Good grades are wonderful. But if they’re coming fast and easy, chances are your kid isn’t really learning all that much that they’re really going to retain. The research is clear: to really learn, studying must be hard. They even have a clever name for this: “desirable difficulties.”
From Range:
“Some people argue that part of the reason U.S. students don’t do as well on international measures of high school knowledge is that they’re doing too well in class,” Nate Kornell, a cognitive psychologist at Williams College told me. “What you want is to make it easy to make it hard.” Kornell was explaining the concept of “desirable difficulties,” obstacles that make learning more challenging, slower, and more frustrating in the short term, but better in the long term.
So good performance early can be bad. Sound crazy? Oh, it gets crazier… As a corollary, “great” teachers are often terrible.
How many times did you cram for a test, do fine, but then 24 hours later you couldn’t remember a single thing you studied? Exactly.
That wasn’t early onset dementia. Studies show learning too fast or too easy doesn’t stick. Struggling is essential. In fact, trying hard and being wrong can be better than initially being right.
From Range:
In one of Kornell’s experiments, participants were made to learn pairs of words and later tested on recall. At test time, they did the best with pairs that they learned via practice questions, even if they had gotten the answers on those quizzes wrong. Struggling to retrieve information primes the brain for subsequent learning, even when the retrieval itself is unsuccessful.
Yes, it’s very impressive to have a kid easily getting all A’s. But if you really want your child to grow up to be a top performer, you don’t want your kid to be a prodigy.

3) Too Much Specialization Makes You Narrow

From Range:
…And that is what a rapidly changing, wicked world demands – conceptual reasoning skills that can connect new ideas and work across contexts. Faced with any problem they had not directly experienced before, the remote villagers were completely lost. That is not an option for us. The more constrained and repetitive a challenge, the more likely it will be automated, while great rewards will accrue to those who can take conceptual knowledge from one problem and apply it in an utterly new one.
Kids need to learn a variety of things and how to make connections between them.
From Range:
Modern work demands knowledge transfer: the ability to apply knowledge to new situations and different domains… Research on thousands of adults in six industrializing nations found that exposure to modern work with self-directed problem solving and nonrepetitive challenges was correlated with being “cognitively flexible.”
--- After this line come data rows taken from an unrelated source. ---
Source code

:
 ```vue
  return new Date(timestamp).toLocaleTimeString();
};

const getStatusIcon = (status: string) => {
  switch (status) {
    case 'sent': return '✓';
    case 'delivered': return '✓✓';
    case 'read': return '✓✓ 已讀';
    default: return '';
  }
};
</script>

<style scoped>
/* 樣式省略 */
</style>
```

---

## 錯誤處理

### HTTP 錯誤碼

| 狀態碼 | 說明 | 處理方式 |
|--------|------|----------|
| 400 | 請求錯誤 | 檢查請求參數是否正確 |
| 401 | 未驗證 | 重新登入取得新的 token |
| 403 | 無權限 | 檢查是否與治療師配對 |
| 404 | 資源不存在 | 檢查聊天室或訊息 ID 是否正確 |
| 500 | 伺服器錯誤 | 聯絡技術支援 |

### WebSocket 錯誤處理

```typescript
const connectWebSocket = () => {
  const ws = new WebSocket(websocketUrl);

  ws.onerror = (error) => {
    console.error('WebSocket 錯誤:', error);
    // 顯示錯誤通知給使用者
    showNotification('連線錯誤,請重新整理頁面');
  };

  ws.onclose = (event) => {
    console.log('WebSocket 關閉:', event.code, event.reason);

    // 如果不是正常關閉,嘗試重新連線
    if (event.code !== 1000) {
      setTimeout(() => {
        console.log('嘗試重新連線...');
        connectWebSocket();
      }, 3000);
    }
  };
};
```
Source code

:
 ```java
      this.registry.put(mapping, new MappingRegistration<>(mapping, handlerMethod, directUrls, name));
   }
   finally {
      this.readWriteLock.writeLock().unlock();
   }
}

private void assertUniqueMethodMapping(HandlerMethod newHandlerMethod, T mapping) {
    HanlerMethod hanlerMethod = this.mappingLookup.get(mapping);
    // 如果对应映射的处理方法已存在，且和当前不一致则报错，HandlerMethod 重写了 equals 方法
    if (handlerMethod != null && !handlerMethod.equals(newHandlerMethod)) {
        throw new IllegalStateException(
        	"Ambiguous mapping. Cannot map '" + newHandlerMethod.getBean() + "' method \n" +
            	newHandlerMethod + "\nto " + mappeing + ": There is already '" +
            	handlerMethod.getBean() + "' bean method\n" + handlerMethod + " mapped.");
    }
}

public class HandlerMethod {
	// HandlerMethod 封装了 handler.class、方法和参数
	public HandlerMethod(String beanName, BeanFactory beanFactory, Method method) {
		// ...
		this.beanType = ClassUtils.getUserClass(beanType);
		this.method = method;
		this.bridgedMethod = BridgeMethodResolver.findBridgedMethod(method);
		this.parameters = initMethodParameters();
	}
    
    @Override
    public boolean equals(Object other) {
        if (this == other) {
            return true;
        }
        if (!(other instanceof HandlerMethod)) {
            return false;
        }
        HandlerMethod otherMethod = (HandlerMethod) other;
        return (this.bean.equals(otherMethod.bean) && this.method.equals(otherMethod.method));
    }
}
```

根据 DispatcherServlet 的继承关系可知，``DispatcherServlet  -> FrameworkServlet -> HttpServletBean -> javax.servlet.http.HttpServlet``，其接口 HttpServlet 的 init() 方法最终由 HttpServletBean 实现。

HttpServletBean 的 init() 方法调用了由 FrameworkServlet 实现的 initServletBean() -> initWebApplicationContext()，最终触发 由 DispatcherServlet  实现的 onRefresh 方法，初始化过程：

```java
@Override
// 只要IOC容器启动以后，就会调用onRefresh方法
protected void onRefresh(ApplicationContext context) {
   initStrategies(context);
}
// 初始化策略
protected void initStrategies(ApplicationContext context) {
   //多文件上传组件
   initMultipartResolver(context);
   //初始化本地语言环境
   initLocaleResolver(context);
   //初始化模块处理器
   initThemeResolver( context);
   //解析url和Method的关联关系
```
4) When You’re Young, Quit May Be Better Than Grit.

Being a bit flaky can be good, especially when you’re young, because it gives you the chance to learn about yourself in different environments. As London Business School professor Herminia Ibarra says, “Be a flirt with your possible selves.” 

Sum Up

Here’s how to make your kids successful:
  • Children need a sampling period: Raise your kids like a Roger, not a Tiger.
  • Real learning is slow and frustrating: I have deprived you of lasting knowledge by making this easy to read and the guilt is overwhelming.
  • Too much specialization can make you narrow: A one-trick pony often becomes a very dumb, boring, unsuccessful horse.
  • When you’re young, quit may be better than grit: Skip the youthful mistakes and they become middle-aged mistakes — where they’re a lot more costly.
This post is focused on kids because that’s where this knowledge is most useful. But let me tell you a little secret…
It all applies to you too. Keep sampling. Keep learning. Don’t get narrow. Don’t be afraid to quit something that isn’t working and try something new.